Les élections municipales dans les territoires palestiniens : un contexte difficile

Pour la première fois depuis l’attaque terroriste de la Hamas sur Israël et la guerre qui a suivi, des élections municipales se tiennent aujourd’hui dans les territoires palestiniens. Cependant, les conditions de cette élection sont particulièrement défavorables.

Un droit de vote rare

Il est rare que les Palestiniens puissent voter. Leur dernier président a été élu en 2005, et leur dernière élection parlementaire remonte à 2006. En revanche, des élections municipales ont eu lieu plusieurs fois dans la région occupée de la Cisjordanie, faisant de celle-ci la cinquième élection depuis la création de l’Autorité palestinienne.

Un contexte de violence accrue

Ces élections se déroulent dans un climat de violence intensifiée depuis le 7 octobre 2023, avec une augmentation des tensions dans toute la région. De plus, la crise humanitaire à Gaza rend la situation de l’élection encore plus complexe.

Des défis logistiques et de sécurité majeurs

Fareed Tamalla, le porte-parole de la Commission électorale centrale en Palestine, souligne que l’organisation de ces élections est extrêmement difficile. La violence continue à Gaza et les évictions de Palestiniens en Cisjordanie compliquent encore la situation. Près de 800 points de contrôle et les attaques de colons israéliens rendent chaque communauté isolée, créant d’importants défis logistiques.

Beaucoup de Palestiniens se demandent s’il est approprié de tenir des élections alors qu’ils vivent sous le feu et la menace de violences. On s’attend à une faible participation, la Commission électorale espérant que plus de 50 % des électeurs se rendront aux urnes.

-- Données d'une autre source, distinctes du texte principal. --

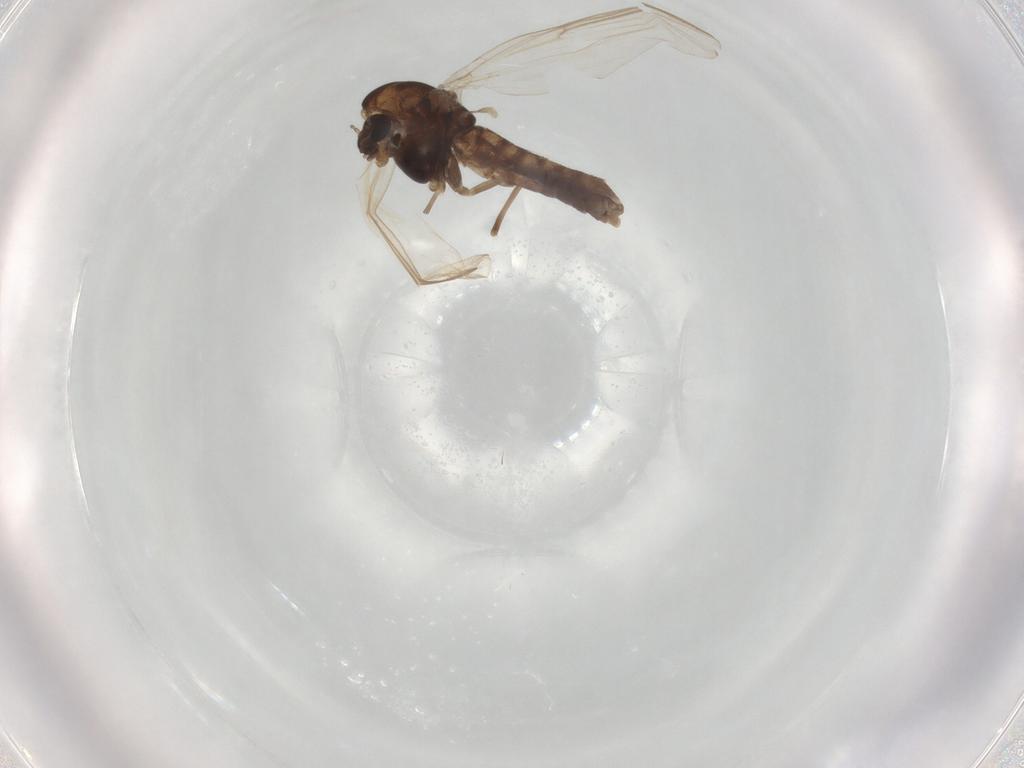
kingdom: Animalia
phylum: Arthropoda
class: Insecta
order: Diptera
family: Chironomidae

Peu d’alternatives et manque de représentation

Dans de nombreuses localités, les élections ne se tiendront même pas, et lorsque les élections ont lieu, une seule liste de candidats est souvent présentée, annulant ainsi le vote. Selon un rapport du Bisan Center, 35 % des Palestiniens ne se sentent pas représentés par les partis politiques actuels.

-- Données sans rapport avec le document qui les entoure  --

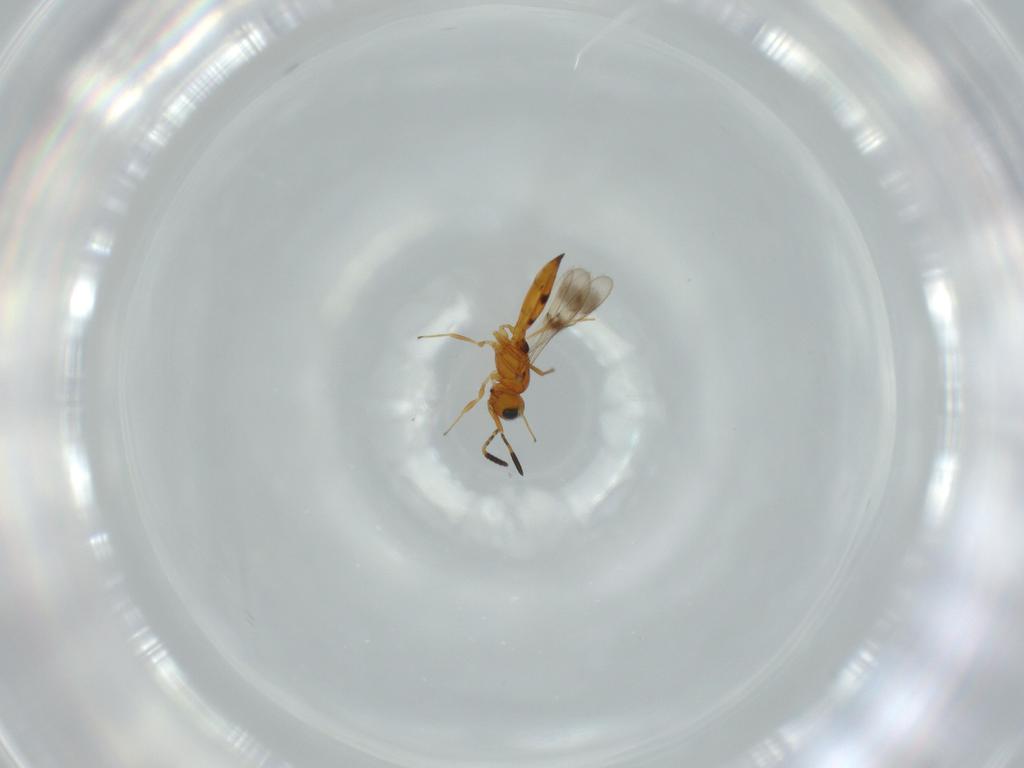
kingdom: Animalia
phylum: Arthropoda
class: Insecta
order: Hymenoptera
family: Scelionidae
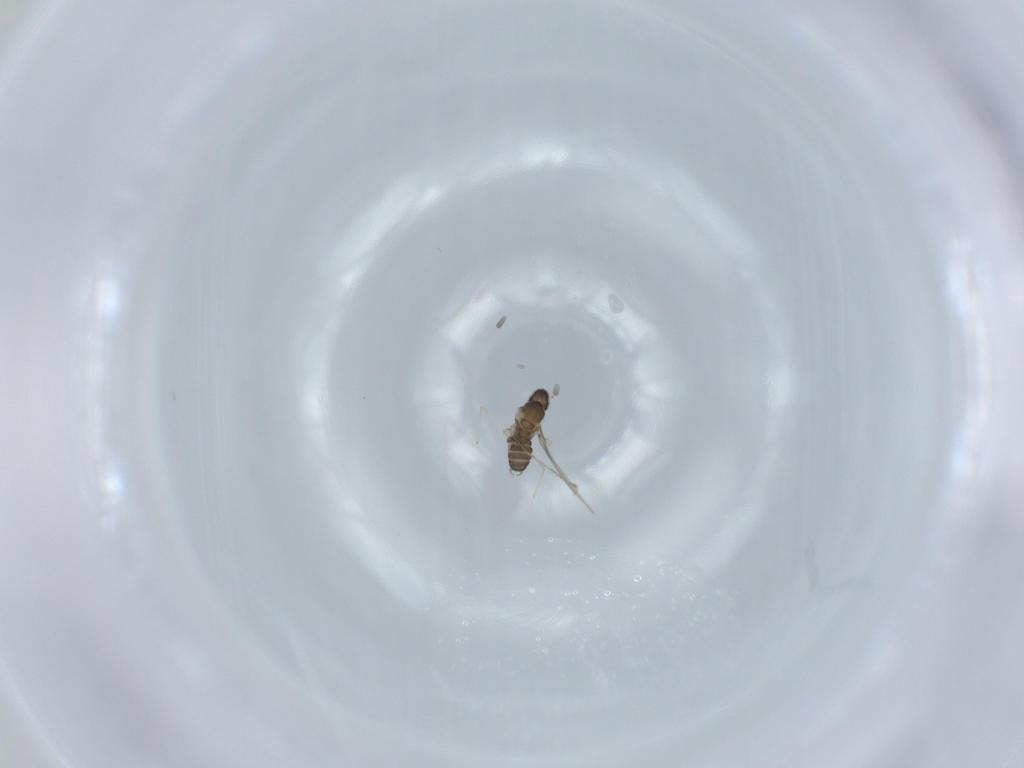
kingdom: Animalia
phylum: Arthropoda
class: Insecta
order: Diptera
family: Cecidomyiidae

De plus, un décret du président Mahmoud Abbas exige que seuls les candidats acceptant le programme de l’Organisation de libération de la Palestine (OLP) puissent se présenter, écartant ainsi de facto de nombreux candidats potentiels qui ne partagent pas ces vues.

Un désenchantement croissant

Ubai Aboudi, directeur du Bisan Center, exprime ses doutes quant à la tenue de futures élections significatives. De plus en plus de Palestiniens perdent confiance en la possibilité d’un État autonome et voient les accords d’Oslo comme un moyen de répression plus qu’une solution à leurs problèmes.

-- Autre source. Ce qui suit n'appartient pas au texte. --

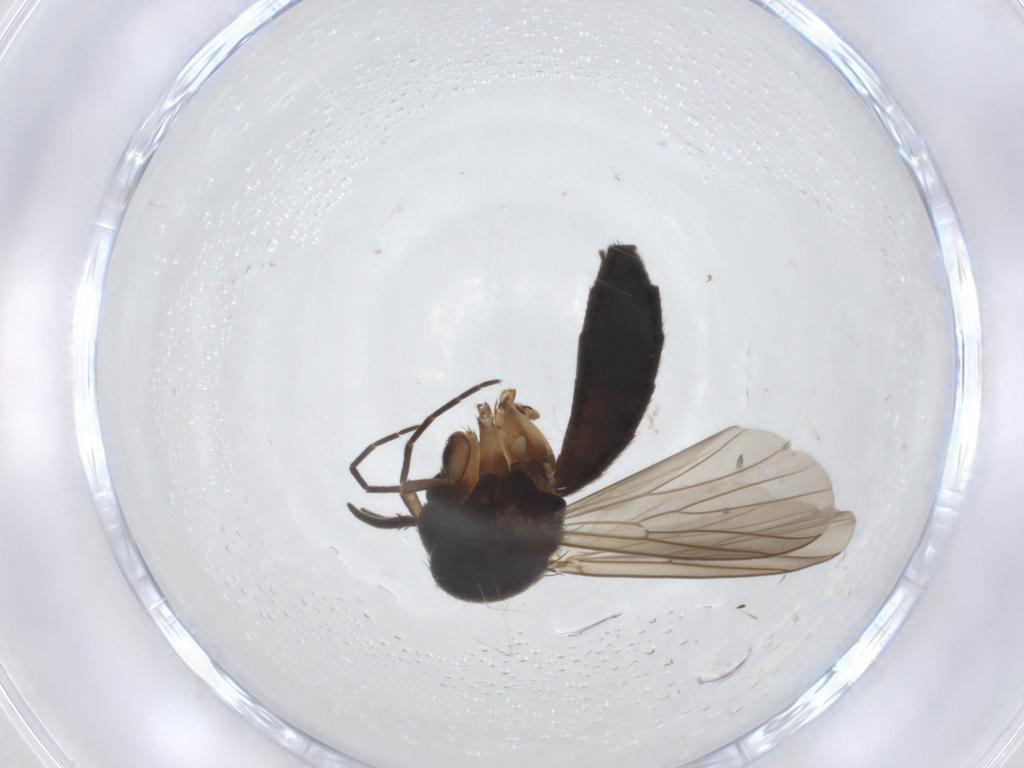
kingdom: Animalia
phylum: Arthropoda
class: Insecta
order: Diptera
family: Mycetophilidae
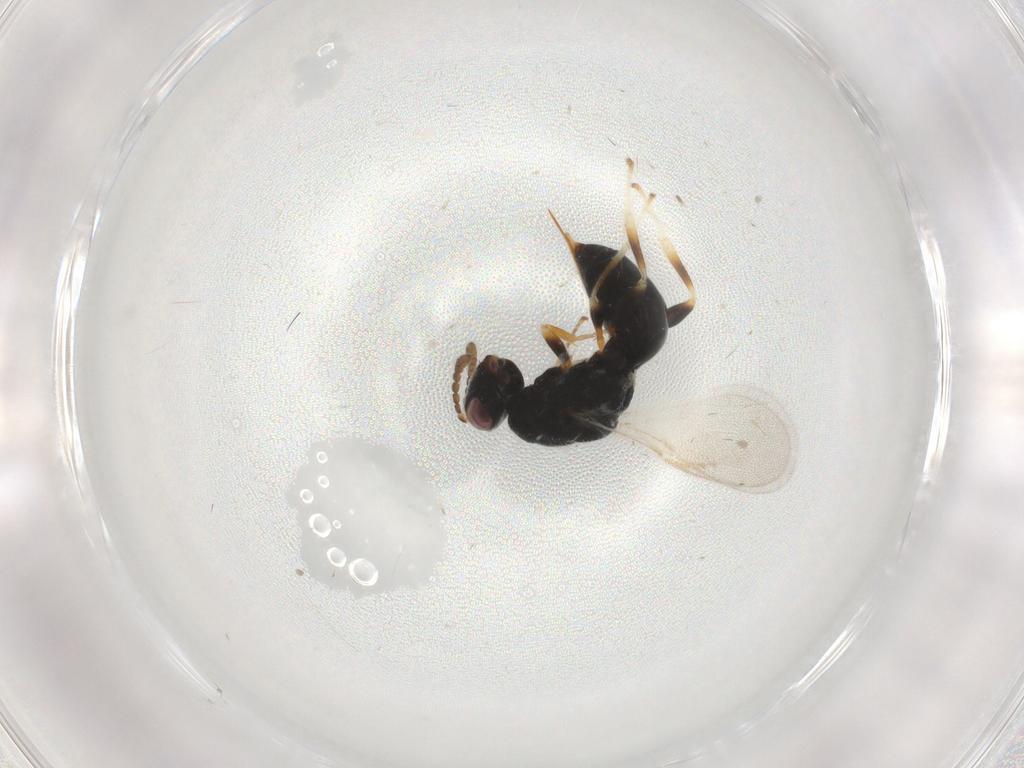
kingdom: Animalia
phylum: Arthropoda
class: Insecta
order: Hymenoptera
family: Eurytomidae
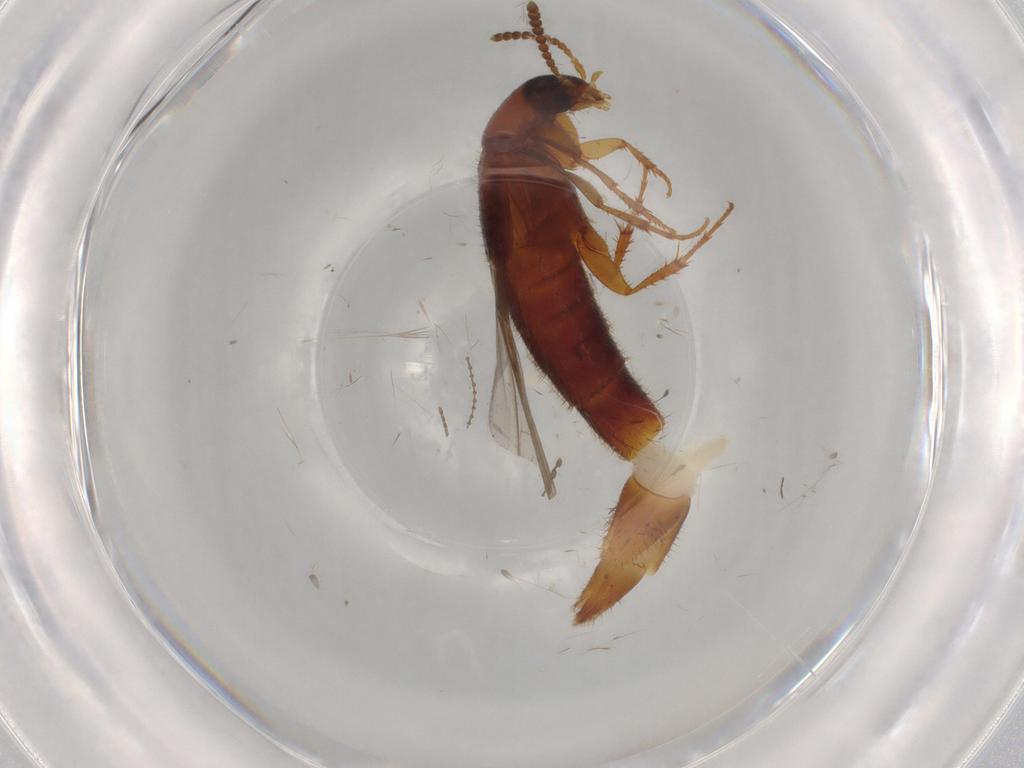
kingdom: Animalia
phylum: Arthropoda
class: Insecta
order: Coleoptera
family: Staphylinidae
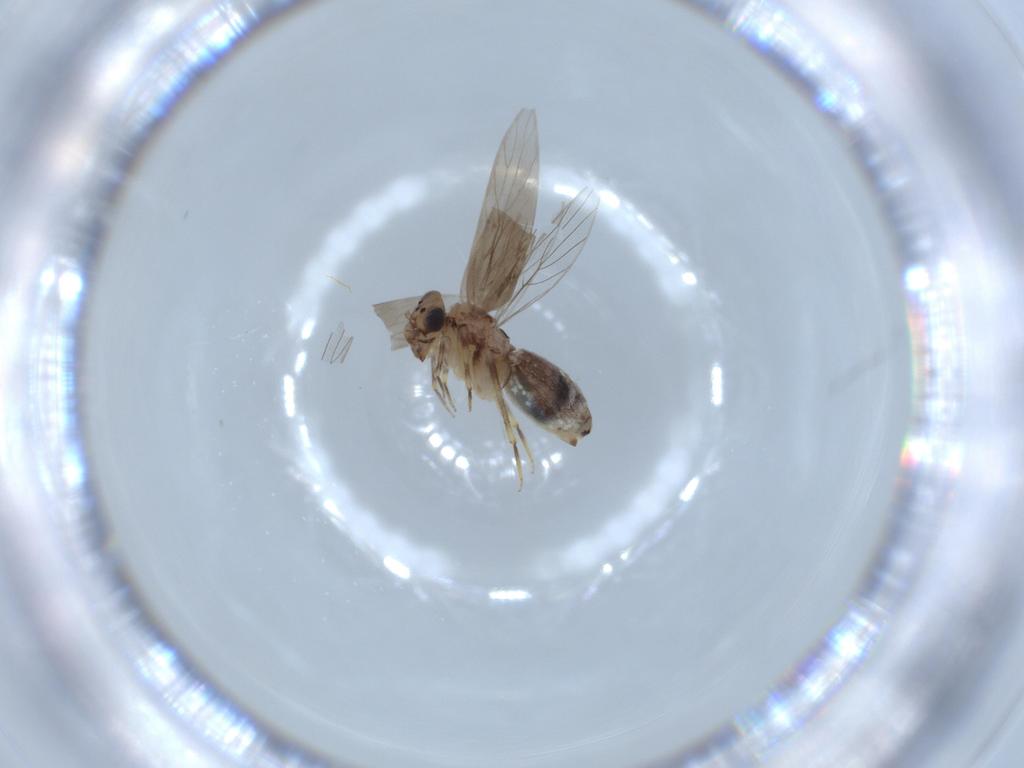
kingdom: Animalia
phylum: Arthropoda
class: Insecta
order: Psocodea
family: Lepidopsocidae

Un pas vers une démocratie naissante ?

Pour Ibrahim Dalalsha, directeur du Think Tank Horizon Center, cette élection peut être considérée comme un progrès, bien qu’il définisse clairement que la société palestinienne n’est pas encore prête pour une démocratie établie. Il plaide pour une séparation entre les questions de gouvernance et les grandes questions politiques.

Dalalsha espère que ces élections serviront de modèle pour le futur, tout en sachant pertinemment que le climat de tension et de violence rend la situation très incertaine.

Pour le jour des élections, des attaques contre les bureaux de vote par des colons israéliens sont craintes, et il reste à déterminer si les urnes parviendront à Gaza pour permettre au moins une partie de la population de voter.